Derivados da testosterona, o principal hormônio sexual masculino, os esteroides anabolizantes (EAs) são medicamentos que promovem o crescimento celular e o desenvolvimento de tecidos no organismo. Embora essa categoria tenha diversas aplicações médicas, seu uso para fins estéticos ou performaticos é, além de arriscado para a saúde do usuário, proibido no Brasil.

Elaborado por ao menos cinco profissionais e publicado em 2014, o estudo "The global epidemiology of anabolic-androgenic steroid use: a meta-analysis and meta-regression analysis" (equivalente a "A epidemiologia global do uso de esteroides anabólicos androgênicos: uma metanálise e análise de metarregressão" em tradução livre para o português), disponível na revista científica "Annals of Epidemiology", aponta que aproximadamente 3,3% da população mundial utiliza EAs.

Mesmo com orientação profissional, o uso dessas substâncias –também chamadas de bomba ou suco dentro do meio fitness– pode acarretar diversos efeitos adversos, como aumento da irritabilidade, da oleosidade da pele, da pressão arterial e do risco cardíaco.

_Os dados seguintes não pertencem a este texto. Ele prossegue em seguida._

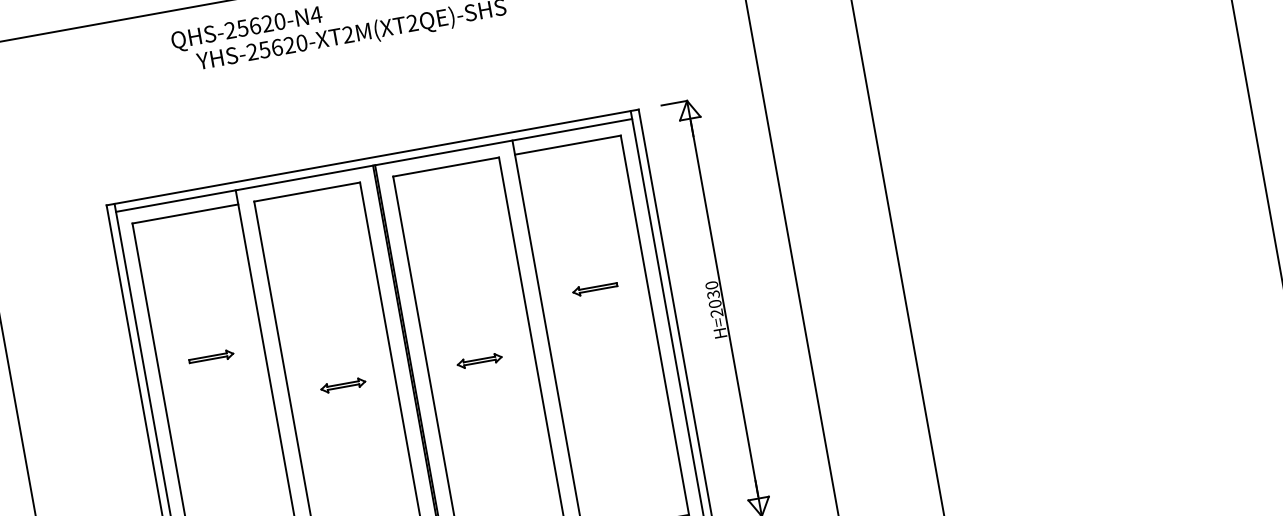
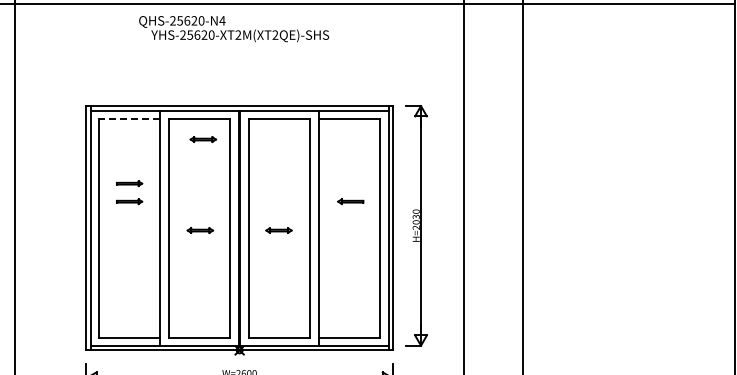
line: (185, 213) -> (129, 118), solid -> dashed
part: (320, 226) -> (203, 139), added
part: (205, 326) -> (129, 183), added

Em entrevista à coluna, o médico Vinícius Amaral explica os riscos que a utilização dessa classe de medicamentos sem a necessidade clínica pode gerar: "A curto prazo, a gente tem a acne, a retenção de líquidos, a alteração de humor e o aumento da pressão arterial. Muitos ficam mais irritados e têm mais dificuldade para dormir. O sangue fica mais viscoso, uma vez que o hematócrito aumenta. Também há alterações no colesterol –enquanto o chamado ‘colesterol bom’ (HDL) cai, o ‘colesterol ruim’ (LDL) aumenta–, o que é um perigo para o sistema cardiovascular".